* [Directions] Retype the listing that follows, leaving nothing out.

* [Information provided]
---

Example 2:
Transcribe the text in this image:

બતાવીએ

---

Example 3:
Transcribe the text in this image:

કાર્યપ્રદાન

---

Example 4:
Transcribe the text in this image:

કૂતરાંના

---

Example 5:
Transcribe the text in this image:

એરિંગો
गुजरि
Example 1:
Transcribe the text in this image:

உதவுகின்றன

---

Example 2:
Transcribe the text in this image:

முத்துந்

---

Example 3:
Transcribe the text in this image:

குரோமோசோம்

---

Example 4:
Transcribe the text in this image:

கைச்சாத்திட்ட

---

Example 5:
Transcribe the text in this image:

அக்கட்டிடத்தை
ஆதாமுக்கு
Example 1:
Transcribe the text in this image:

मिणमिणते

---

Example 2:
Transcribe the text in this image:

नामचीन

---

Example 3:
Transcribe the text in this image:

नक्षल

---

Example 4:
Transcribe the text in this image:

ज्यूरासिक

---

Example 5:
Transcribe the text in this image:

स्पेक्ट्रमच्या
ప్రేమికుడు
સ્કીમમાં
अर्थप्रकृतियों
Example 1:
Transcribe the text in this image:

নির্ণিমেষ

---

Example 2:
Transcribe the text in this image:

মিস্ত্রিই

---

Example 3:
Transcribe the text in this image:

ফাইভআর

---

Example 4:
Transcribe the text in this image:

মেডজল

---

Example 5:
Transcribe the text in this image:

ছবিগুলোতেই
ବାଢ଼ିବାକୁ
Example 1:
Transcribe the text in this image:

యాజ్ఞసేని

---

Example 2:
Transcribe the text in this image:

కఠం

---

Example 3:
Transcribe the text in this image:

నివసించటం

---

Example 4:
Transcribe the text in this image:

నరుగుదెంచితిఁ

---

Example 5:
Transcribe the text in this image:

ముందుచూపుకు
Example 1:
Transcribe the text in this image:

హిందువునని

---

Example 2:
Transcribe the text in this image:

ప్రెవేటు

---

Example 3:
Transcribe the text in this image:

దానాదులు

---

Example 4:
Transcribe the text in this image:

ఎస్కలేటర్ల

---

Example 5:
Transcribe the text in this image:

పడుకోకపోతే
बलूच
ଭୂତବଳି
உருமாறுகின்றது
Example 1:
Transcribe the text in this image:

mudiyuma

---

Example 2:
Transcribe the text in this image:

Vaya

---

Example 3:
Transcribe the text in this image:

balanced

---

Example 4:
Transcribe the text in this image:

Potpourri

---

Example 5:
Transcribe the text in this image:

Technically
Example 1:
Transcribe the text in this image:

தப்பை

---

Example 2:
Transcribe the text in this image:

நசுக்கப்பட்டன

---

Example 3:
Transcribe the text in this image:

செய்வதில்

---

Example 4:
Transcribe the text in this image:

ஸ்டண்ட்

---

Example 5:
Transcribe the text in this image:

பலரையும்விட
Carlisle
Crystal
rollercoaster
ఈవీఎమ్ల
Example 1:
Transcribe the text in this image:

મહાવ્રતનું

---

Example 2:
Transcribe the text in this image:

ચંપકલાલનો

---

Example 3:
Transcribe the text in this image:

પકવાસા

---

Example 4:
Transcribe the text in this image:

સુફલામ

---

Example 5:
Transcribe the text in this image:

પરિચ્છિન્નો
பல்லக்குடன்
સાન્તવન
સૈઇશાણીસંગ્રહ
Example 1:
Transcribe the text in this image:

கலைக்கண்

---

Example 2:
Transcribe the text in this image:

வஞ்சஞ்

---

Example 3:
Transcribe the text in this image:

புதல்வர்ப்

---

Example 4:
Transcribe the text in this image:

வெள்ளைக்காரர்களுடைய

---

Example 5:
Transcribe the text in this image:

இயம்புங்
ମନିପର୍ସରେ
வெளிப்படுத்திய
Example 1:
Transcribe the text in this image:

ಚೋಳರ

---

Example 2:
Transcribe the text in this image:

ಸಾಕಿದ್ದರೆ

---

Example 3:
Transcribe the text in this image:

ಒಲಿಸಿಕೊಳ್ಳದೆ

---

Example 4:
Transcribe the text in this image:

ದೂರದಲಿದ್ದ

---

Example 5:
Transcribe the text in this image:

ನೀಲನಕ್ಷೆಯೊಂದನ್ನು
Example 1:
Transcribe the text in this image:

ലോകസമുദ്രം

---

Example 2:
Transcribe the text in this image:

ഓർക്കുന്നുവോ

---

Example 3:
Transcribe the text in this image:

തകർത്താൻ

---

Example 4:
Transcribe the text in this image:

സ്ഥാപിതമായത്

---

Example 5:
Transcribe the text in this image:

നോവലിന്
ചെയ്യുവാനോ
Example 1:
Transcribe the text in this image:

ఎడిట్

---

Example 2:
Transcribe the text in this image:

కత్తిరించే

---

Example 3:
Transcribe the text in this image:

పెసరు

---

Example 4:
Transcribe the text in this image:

* [Solved problem]
---

Example 2:
Transcribe the text in this image:

બતાવીએ

---

Example 3:
Transcribe the text in this image:

કાર્યપ્રદાન

---

Example 4:
Transcribe the text in this image:

કૂતરાંના

---

Example 5:
Transcribe the text in this image:

એરિંગો
गुजरि
Example 1:
Transcribe the text in this image:

உதவுகின்றன

---

Example 2:
Transcribe the text in this image:

முத்துந்

---

Example 3:
Transcribe the text in this image:

குரோமோசோம்

---

Example 4:
Transcribe the text in this image:

கைச்சாத்திட்ட

---

Example 5:
Transcribe the text in this image:

அக்கட்டிடத்தை
ஆதாமுக்கு
Example 1:
Transcribe the text in this image:

मिणमिणते

---

Example 2:
Transcribe the text in this image:

नामचीन

---

Example 3:
Transcribe the text in this image:

नक्षल

---

Example 4:
Transcribe the text in this image:

ज्यूरासिक

---

Example 5:
Transcribe the text in this image:

स्पेक्ट्रमच्या
ప్రేమికుడు
સ્કીમમાં
अर्थप्रकृतियों
Example 1:
Transcribe the text in this image:

নির্ণিমেষ

---

Example 2:
Transcribe the text in this image:

মিস্ত্রিই

---

Example 3:
Transcribe the text in this image:

ফাইভআর

---

Example 4:
Transcribe the text in this image:

মেডজল

---

Example 5:
Transcribe the text in this image:

ছবিগুলোতেই
ବାଢ଼ିବାକୁ
Example 1:
Transcribe the text in this image:

యాజ్ఞసేని

---

Example 2:
Transcribe the text in this image:

కఠం

---

Example 3:
Transcribe the text in this image:

నివసించటం

---

Example 4:
Transcribe the text in this image:

నరుగుదెంచితిఁ

---

Example 5:
Transcribe the text in this image:

ముందుచూపుకు
Example 1:
Transcribe the text in this image:

హిందువునని

---

Example 2:
Transcribe the text in this image:

ప్రెవేటు

---

Example 3:
Transcribe the text in this image:

దానాదులు

---

Example 4:
Transcribe the text in this image:

ఎస్కలేటర్ల

---

Example 5:
Transcribe the text in this image:

పడుకోకపోతే
बलूच
ଭୂତବଳି
உருமாறுகின்றது
Example 1:
Transcribe the text in this image:

mudiyuma

---

Example 2:
Transcribe the text in this image:

Vaya

---

Example 3:
Transcribe the text in this image:

balanced

---

Example 4:
Transcribe the text in this image:

Potpourri

---

Example 5:
Transcribe the text in this image:

Technically
Example 1:
Transcribe the text in this image:

தப்பை

---

Example 2:
Transcribe the text in this image:

நசுக்கப்பட்டன

---

Example 3:
Transcribe the text in this image:

செய்வதில்

---

Example 4:
Transcribe the text in this image:

ஸ்டண்ட்

---

Example 5:
Transcribe the text in this image:

பலரையும்விட
Carlisle
Crystal
rollercoaster
ఈవీఎమ్ల
Example 1:
Transcribe the text in this image:

મહાવ્રતનું

---

Example 2:
Transcribe the text in this image:

ચંપકલાલનો

---

Example 3:
Transcribe the text in this image:

પકવાસા

---

Example 4:
Transcribe the text in this image:

સુફલામ

---

Example 5:
Transcribe the text in this image:

પરિચ્છિન્નો
பல்லக்குடன்
સાન્તવન
સૈઇશાણીસંગ્રહ
Example 1:
Transcribe the text in this image:

கலைக்கண்

---

Example 2:
Transcribe the text in this image:

வஞ்சஞ்

---

Example 3:
Transcribe the text in this image:

புதல்வர்ப்

---

Example 4:
Transcribe the text in this image:

வெள்ளைக்காரர்களுடைய

---

Example 5:
Transcribe the text in this image:

இயம்புங்
ମନିପର୍ସରେ
வெளிப்படுத்திய
Example 1:
Transcribe the text in this image:

ಚೋಳರ

---

Example 2:
Transcribe the text in this image:

ಸಾಕಿದ್ದರೆ

---

Example 3:
Transcribe the text in this image:

ಒಲಿಸಿಕೊಳ್ಳದೆ

---

Example 4:
Transcribe the text in this image:

ದೂರದಲಿದ್ದ

---

Example 5:
Transcribe the text in this image:

ನೀಲನಕ್ಷೆಯೊಂದನ್ನು
Example 1:
Transcribe the text in this image:

ലോകസമുദ്രം

---

Example 2:
Transcribe the text in this image:

ഓർക്കുന്നുവോ

---

Example 3:
Transcribe the text in this image:

തകർത്താൻ

---

Example 4:
Transcribe the text in this image:

സ്ഥാപിതമായത്

---

Example 5:
Transcribe the text in this image:

നോവലിന്
ചെയ്യുവാനോ
Example 1:
Transcribe the text in this image:

ఎడిట్

---

Example 2:
Transcribe the text in this image:

కత్తిరించే

---

Example 3:
Transcribe the text in this image:

పెసరు

---

Example 4:
Transcribe the text in this image:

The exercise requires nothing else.